**GOAL OF THE EXERCISE**
Your job is to return each record exactly, minus any pictures.

————

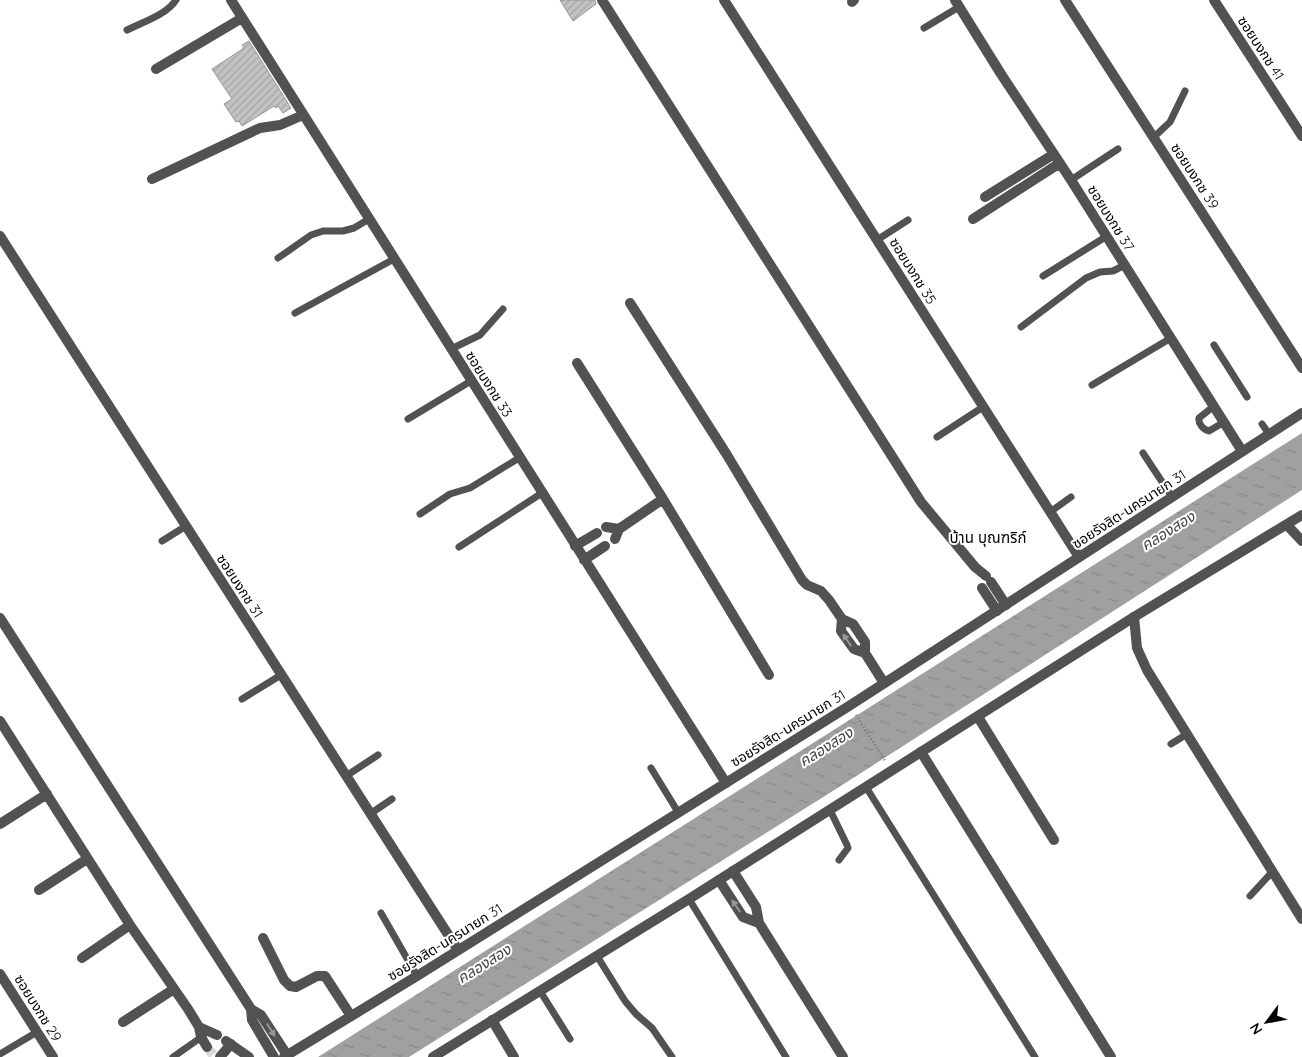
<svg xmlns="http://www.w3.org/2000/svg" width="1302" height="1057" viewBox="0 0 1302 1057" font-family="Quicksand,'Noto Sans Thai',sans-serif">
	<style>
		.water { fill: url(#water-ripples) }
		.building { fill: url(#building-hatch); stroke: #969696 }
		.lines { fill: none; stroke-linecap: round; stroke-linejoin: round }
		.minor-tunnel { stroke: #d9d9d9; stroke-width: 10; stroke-dasharray: 10 5; stroke-linecap: butt }
		.path { stroke: #747474; stroke-width: 2.5; stroke-dasharray: 1 2.5; stroke-linecap: butt }
		.service { stroke: #525252; stroke-width: 7 }
		.minor { stroke: #525252; stroke-width: 10 }
		.tertiary { stroke: #525252; stroke-width: 10 }
		.oneway { fill: #979797 }
		.labels { text-anchor: middle; stroke-width: 4; stroke-linejoin: round; paint-order: stroke }
		.street-label { font-size: 14px; fill: #000; stroke: #fff }
		.water-label { font-size: 15px; font-style: italic; fill: #414141; stroke: #fff }
		.neighbourhood-label { font-size: 15px; fill: #000; stroke: #fff }
	</style>
	<defs>
		<pattern id="water-ripples" width="26" height="14" patternUnits="userSpaceOnUse" patternTransform="scale(1.25)"><rect width="26" height="14" fill="#a0a0a0"/><path d="M2 4q2-2 4 0t4 0M15 11q2-2 4 0t4 0" fill="none" stroke="#888"/></pattern>
		<pattern id="building-hatch" width="6" height="6" patternUnits="userSpaceOnUse" patternTransform="scale(1.25)"><rect width="6" height="6" fill="#c2c2c2"/><path d="M-1 1l2-2M0 6l6-6M5 7l2-2" fill="none" stroke="#a5a5a5"/></pattern>
	</defs>
	<rect width="100%" height="100%" fill="#fff"/>
	<path class="water" d="M1302 433V490L836 789 409 1057H318Z"/>
	<path class="building" d="M560 0H595L596 4 573 21Z
		M249 41 291 108 283 113 278 106 276 108 274 106 242 126 239 121 236 122 224 104 232 99 212 69 244 48 242 45Z"/>
	<g class="lines">
		<path class="minor-tunnel" d="M207 1047 214 1056"/>
		<path class="path" d="M856 715 885 761"/>
		<path class="service" d="M924 28 959 7
			M127 30C143 22 166 15 176 0
			M1154 137 1170 122 1185 91
			M1071 180 1118 149
			M877 240 908 220
			M278 258 311 235 323 231H343L354 228 369 219
			M1043 276 1107 236
			M295 313 394 259
			M1021 327 1086 278 1100 272 1113 271 1125 265
			M1214 345 1247 397
			M451 349 480 335 503 309
			M1092 385 1171 338
			M1214 406 1199 418C1198 423 1203 430 1209 431L1224 422
			M408 419 471 381
			M1262 424 1269 434
			M937 437 983 407
			M1143 453 1172 497
			M1050 512 1071 497
			M420 514 450 494 470 488 519 458
			M162 541 186 526
			M459 547 542 493
			M242 699 281 675
			M1171 744 1187 734
			M651 768 678 812
			M346 776 378 755
			M866 787 1035 1057
			M830 810 847 845 848 848 839 860
			M370 814 392 799
			M1250 896 1272 872
			M689 899 786 1057
			M381 913 417 976
			M597 956 625 1001 636 1014 652 1028 672 1057
			M540 991 570 1039
			M0 1054 37 1032
			M173 1057 203 1036"/>
		<path class="minor" d="M231 0 726 783
			M602 0 921 502 975 567 986 576
			M724 0 1079 557
			M955 0 1001 74 1071 180 1242 451
			M1065 0 1302 368
			M1214 0 1302 136
			M852 2 854 0
			M156 69 242 18
			M152 179 260 128 280 125 303 115
			M985 197 1054 154
			M973 219 1060 163
			M0 236 458 950
			M630 303 727 455 802 580 807 585 821 591 829 600 842 619 853 624 865 642V653L884 683
			M577 363 663 499
			M1287 525 1302 541
			M606 527 619 529 615 539
			M619 529 663 499 769 675
			M575 546 597 533
			M584 560 605 546
			M991 582 1006 605
			M982 588 997 611
			M1134 617 1137 648 1147 670 1302 919
			M0 618 251 1009 261 1015 287 1055
			M842 619 841 631 854 649 865 653
			M978 717 1054 840
			M0 721 130 925 188 1009 199 1027 201 1037 207 1047
			M921 752 1111 1057
			M0 824 47 794
			M733 871 756 907 759 923 843 1057
			M719 880 743 917 759 923
			M39 890 87 859
			M263 938 284 980 290 986 296 987 317 976H325L351 1016
			M82 958 130 925
			M0 974 53 1057
			M251 1009 252 1020 274 1057
			M492 1020 514 1057
			M123 1022 174 989
			M199 1027 217 1035
			M226 1041 249 1057
			M220 1057 231 1044"/>
		<path class="tertiary" d="M284 1057 417 976 849 706 1302 413
			M433 1057 689 899 1134 617 1302 515"/>
	</g>
	<defs><path id="oneway-solid" d="M-6-.8H1V-3.2L6.5 0L1 3.2V.8H-6Z" transform="scale(1.25)"/></defs>
	<g class="oneway">
		<use href="#oneway-solid" transform="translate(847 640) rotate(-124)"/>
		<use href="#oneway-solid" transform="translate(736 906) rotate(-123)"/>
		<use href="#oneway-solid" transform="translate(271 1030) rotate(58)"/>
	</g>
	<g class="labels">
		<g class="street-label">
			<text transform="translate(1261 48) rotate(57)" y="5">ซอยบงกช 41</text>
			<text transform="translate(1195 176) rotate(57)" y="5">ซอยบงกช 39</text>
			<text transform="translate(1111 218) rotate(58)" y="5">ซอยบงกช 37</text>
			<text transform="translate(913 271) rotate(58)" y="5">ซอยบงกช 35</text>
			<text transform="translate(489 384) rotate(58)" y="5">ซอยบงกช 33</text>
			<text transform="translate(1129 509) rotate(-33)" y="5">ซอยรังสิต-นครนายก 31</text>
			<text transform="translate(240 586) rotate(57)" y="5">ซอยบงกช 31</text>
			<text transform="translate(788 728) rotate(-32)" y="5">ซอยรังสิต-นครนายก 31</text>
			<text transform="translate(445 942) rotate(-32)" y="5">ซอยรังสิต-นครนายก 31</text>
			<text transform="translate(38 1008) rotate(58)" y="5">ซอยบงกช 29</text>
		</g>
		<g class="water-label">
			<text transform="translate(1168 531) rotate(-32)" y="5">คลองสอง</text>
			<text transform="translate(826 747) rotate(-32)" y="5">คลองสอง</text>
			<text transform="translate(484 964) rotate(-32)" y="5">คลองสอง</text>
		</g>
		<g class="neighbourhood-label">
			<text x="988" y="543">บ้าน บุณฑริก์</text>
		</g>
	</g>
	<g transform="translate(1267 1022) rotate(238)" stroke="#ffffff" stroke-width="4" paint-order="stroke">
	<path d="M0-4L9 19L0 12L-9 19Z" fill="#000000"/>
	<text y="-8" font-size="14" font-weight="bold" text-anchor="middle" fill="#000000">N</text>
	</g>
</svg>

————

**RESULT**
<svg xmlns="http://www.w3.org/2000/svg" width="1302" height="1057" viewBox="0 0 1302 1057" font-family="Quicksand,'Noto Sans Thai',sans-serif">
	<style>
		.water { fill: url(#water-ripples) }
		.building { fill: url(#building-hatch); stroke: #969696 }
		.lines { fill: none; stroke-linecap: round; stroke-linejoin: round }
		.minor-tunnel { stroke: #d9d9d9; stroke-width: 10; stroke-dasharray: 10 5; stroke-linecap: butt }
		.path { stroke: #747474; stroke-width: 2.5; stroke-dasharray: 1 2.5; stroke-linecap: butt }
		.service { stroke: #525252; stroke-width: 7 }
		.minor { stroke: #525252; stroke-width: 10 }
		.tertiary { stroke: #525252; stroke-width: 10 }
		.oneway { fill: #979797 }
		.labels { text-anchor: middle; stroke-width: 4; stroke-linejoin: round; paint-order: stroke }
		.street-label { font-size: 14px; fill: #000; stroke: #fff }
		.water-label { font-size: 15px; font-style: italic; fill: #414141; stroke: #fff }
		.neighbourhood-label { font-size: 15px; fill: #000; stroke: #fff }
	</style>
	<defs>
		<pattern id="water-ripples" width="26" height="14" patternUnits="userSpaceOnUse" patternTransform="scale(1.25)"><rect width="26" height="14" fill="#a0a0a0"/><path d="M2 4q2-2 4 0t4 0M15 11q2-2 4 0t4 0" fill="none" stroke="#888"/></pattern>
		<pattern id="building-hatch" width="6" height="6" patternUnits="userSpaceOnUse" patternTransform="scale(1.25)"><rect width="6" height="6" fill="#c2c2c2"/><path d="M-1 1l2-2M0 6l6-6M5 7l2-2" fill="none" stroke="#a5a5a5"/></pattern>
	</defs>
	<rect width="100%" height="100%" fill="#fff"/>
	<path class="water" d="M1302 433V490L836 789 409 1057H318Z"/>
	<path class="building" d="M560 0H595L596 4 573 21Z
		M249 41 291 108 283 113 278 106 276 108 274 106 242 126 239 121 236 122 224 104 232 99 212 69 244 48 242 45Z"/>
	<g class="lines">
		<path class="minor-tunnel" d="M207 1047 214 1056"/>
		<path class="path" d="M856 715 885 761"/>
		<path class="service" d="M924 28 959 7
			M127 30C143 22 166 15 176 0
			M1154 137 1170 122 1185 91
			M1071 180 1118 149
			M877 240 908 220
			M278 258 311 235 323 231H343L354 228 369 219
			M1043 276 1107 236
			M295 313 394 259
			M1021 327 1086 278 1100 272 1113 271 1125 265
			M1214 345 1247 397
			M451 349 480 335 503 309
			M1092 385 1171 338
			M1214 406 1199 418C1198 423 1203 430 1209 431L1224 422
			M408 419 471 381
			M1262 424 1269 434
			M937 437 983 407
			M1143 453 1172 497
			M1050 512 1071 497
			M420 514 450 494 470 488 519 458
			M162 541 186 526
			M459 547 542 493
			M242 699 281 675
			M1171 744 1187 734
			M651 768 678 812
			M346 776 378 755
			M866 787 1035 1057
			M830 810 847 845 848 848 839 860
			M370 814 392 799
			M1250 896 1272 872
			M689 899 786 1057
			M381 913 417 976
			M597 956 625 1001 636 1014 652 1028 672 1057
			M540 991 570 1039
			M0 1054 37 1032
			M173 1057 203 1036"/>
		<path class="minor" d="M231 0 726 783
			M602 0 921 502 975 567 986 576
			M724 0 1079 557
			M955 0 1001 74 1071 180 1242 451
			M1065 0 1302 368
			M1214 0 1302 136
			M852 2 854 0
			M156 69 242 18
			M152 179 260 128 280 125 303 115
			M985 197 1054 154
			M973 219 1060 163
			M0 236 458 950
			M630 303 727 455 802 580 807 585 821 591 829 600 842 619 853 624 865 642V653L884 683
			M577 363 663 499
			M1287 525 1302 541
			M606 527 619 529 615 539
			M619 529 663 499 769 675
			M575 546 597 533
			M584 560 605 546
			M991 582 1006 605
			M982 588 997 611
			M1134 617 1137 648 1147 670 1302 919
			M0 618 251 1009 261 1015 287 1055
			M842 619 841 631 854 649 865 653
			M978 717 1054 840
			M0 721 130 925 188 1009 199 1027 201 1037 207 1047
			M921 752 1111 1057
			M0 824 47 794
			M733 871 756 907 759 923 843 1057
			M719 880 743 917 759 923
			M39 890 87 859
			M263 938 284 980 290 986 296 987 317 976H325L351 1016
			M82 958 130 925
			M0 974 53 1057
			M251 1009 252 1020 274 1057
			M492 1020 514 1057
			M123 1022 174 989
			M199 1027 217 1035
			M226 1041 249 1057
			M220 1057 231 1044"/>
		<path class="tertiary" d="M284 1057 417 976 849 706 1302 413
			M433 1057 689 899 1134 617 1302 515"/>
	</g>
	<defs><path id="oneway-solid" d="M-6-.8H1V-3.2L6.5 0L1 3.2V.8H-6Z" transform="scale(1.25)"/></defs>
	<g class="oneway">
		<use href="#oneway-solid" transform="translate(847 640) rotate(-124)"/>
		<use href="#oneway-solid" transform="translate(736 906) rotate(-123)"/>
		<use href="#oneway-solid" transform="translate(271 1030) rotate(58)"/>
	</g>
	<g class="labels">
		<g class="street-label">
			<text transform="translate(1261 48) rotate(57)" y="5">ซอยบงกช 41</text>
			<text transform="translate(1195 176) rotate(57)" y="5">ซอยบงกช 39</text>
			<text transform="translate(1111 218) rotate(58)" y="5">ซอยบงกช 37</text>
			<text transform="translate(913 271) rotate(58)" y="5">ซอยบงกช 35</text>
			<text transform="translate(489 384) rotate(58)" y="5">ซอยบงกช 33</text>
			<text transform="translate(1129 509) rotate(-33)" y="5">ซอยรังสิต-นครนายก 31</text>
			<text transform="translate(240 586) rotate(57)" y="5">ซอยบงกช 31</text>
			<text transform="translate(788 728) rotate(-32)" y="5">ซอยรังสิต-นครนายก 31</text>
			<text transform="translate(445 942) rotate(-32)" y="5">ซอยรังสิต-นครนายก 31</text>
			<text transform="translate(38 1008) rotate(58)" y="5">ซอยบงกช 29</text>
		</g>
		<g class="water-label">
			<text transform="translate(1168 531) rotate(-32)" y="5">คลองสอง</text>
			<text transform="translate(826 747) rotate(-32)" y="5">คลองสอง</text>
			<text transform="translate(484 964) rotate(-32)" y="5">คลองสอง</text>
		</g>
		<g class="neighbourhood-label">
			<text x="988" y="543">บ้าน บุณฑริก์</text>
		</g>
	</g>
	<g transform="translate(1267 1022) rotate(238)" stroke="#ffffff" stroke-width="4" paint-order="stroke">
	<path d="M0-4L9 19L0 12L-9 19Z" fill="#000000"/>
	<text y="-8" font-size="14" font-weight="bold" text-anchor="middle" fill="#000000">N</text>
	</g>
</svg>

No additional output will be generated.